With the sighting of the new moon, the Islamic New Year is ushered in. The first month, Muharram, is a month of great reward and virtue and is from those months which have been mentioned as sacred in the holy Quran.
Almighty Allah states in the Holy Quran: “Four of them ( Zil-Qadah, Zil-Hijjah, Muharram and Rajab) are sacred.” (Surah Al-Tawbah: Verse: 36)
From out of the four sacred months, Muharram has been blessed with certain specific virtues:
Prophet Muhammad (Pbuh) said: “The best of fasts besides the month of Ramadan is the fasting of Allah’s month of Muharram.” (Muslim)
Although the fasts of the month of Muharram are not obligatory, the one who fasts in these days out of his or her own will and choice is entitled to a great reward by Almighty Allah.
The Day of Ashura (10th Muharram)
Although the month of Muharram is a sacred month as a whole, the 10th of Muharram is the most sacred among all its days.

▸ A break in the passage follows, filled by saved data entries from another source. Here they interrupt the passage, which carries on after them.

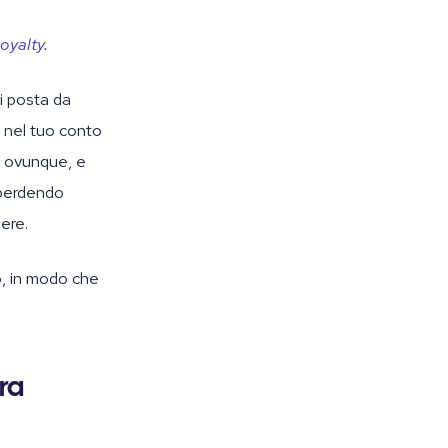
oyalty
.
di posta da
 nel tuo conto
e ovunque, e
 perdendo
ere.
o, in modo che
ra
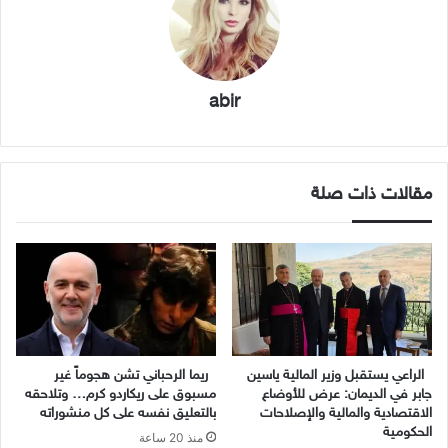
abir
مقالات ذات صلة
الراعي يستقبل وزير المالية ياسين
ريما الرحباني تشن هجوماً غير
جابر في الديمان: عرض للأوضاع
مسبوق على ريكاردو كرم… وتلاحقه
الاقتصادية والمالية والإصلاحات
بالتعليق نفسه على كل منشوراته
الحكومية
منذ 20 ساعة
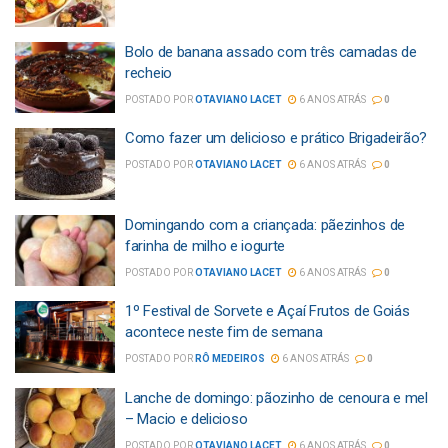
Bolo de banana assado com três camadas de
recheio
POSTADO POR
OTAVIANO LACET
6 ANOS ATRÁS
0
Como fazer um delicioso e prático Brigadeirão?
POSTADO POR
OTAVIANO LACET
6 ANOS ATRÁS
0
Domingando com a criançada: pãezinhos de
farinha de milho e iogurte
POSTADO POR
OTAVIANO LACET
6 ANOS ATRÁS
0
1º Festival de Sorvete e Açaí Frutos de Goiás
acontece neste fim de semana
POSTADO POR
RÔ MEDEIROS
6 ANOS ATRÁS
0
Lanche de domingo: pãozinho de cenoura e mel
– Macio e delicioso
POSTADO POR
OTAVIANO LACET
6 ANOS ATRÁS
0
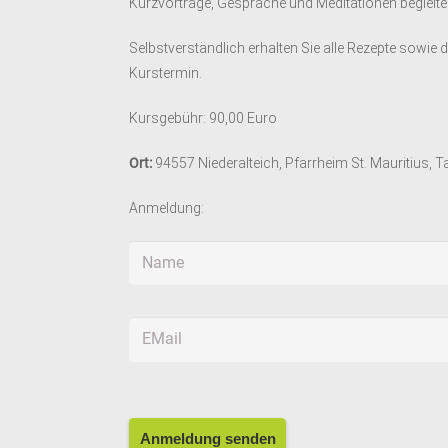
Kurzvorträge, Gespräche und Meditationen begleit
Selbstverständlich erhalten Sie alle Rezepte sowie
Kurstermin.
Kursgebühr: 90,00 Euro
Ort:
94557 Niederalteich, Pfarrheim St. Mauritius, 
Anmeldung:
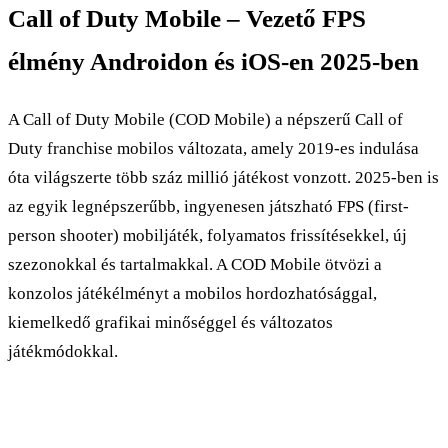
Call of Duty Mobile – Vezető FPS
élmény Androidon és iOS-en 2025-ben
A Call of Duty Mobile (COD Mobile) a népszerű Call of
Duty franchise mobilos változata, amely 2019-es indulása
óta világszerte több száz millió játékost vonzott. 2025-ben is
az egyik legnépszerűbb, ingyenesen játszható FPS (first-
person shooter) mobiljáték, folyamatos frissítésekkel, új
szezonokkal és tartalmakkal. A COD Mobile ötvözi a
konzolos játékélményt a mobilos hordozhatósággal,
kiemelkedő grafikai minőséggel és változatos
játékmódokkal.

The day is named ‘Ashura’. According to the holy companion, Ibn Abbas (RA), when the holy Prophet Muhammad migrated to Madinah, he found that the Jews of Madinah used to fast on the 10th day of Muharram. They said that it was the day on which the Prophet Musa (Moses) and his followers crossed the Red Sea miraculously, and the Pharaoh was drowned in its water. On hearing this from the Jews, the holy Prophet said, “We are more closely related to Musa than you.” So the Prophet directed the Muslims to fast on the day of Ashura. (Abu Dawood)
According to another Hadith, it is more advisable that the fast of Ashura should be either preceded or succeeded by an additional fast. It means that one should fast two days: the 9th and 10th of Muharram or the 10th and 11th. The reason of this additional fast as mentioned by the Prophet is that the Jews used to fast on the day of Ashura alone, and the Prophet wanted to distinguish the Islamic way of fasting from that of the Jews. Therefore, he advised the Muslims to add another fast to the day of Ashura.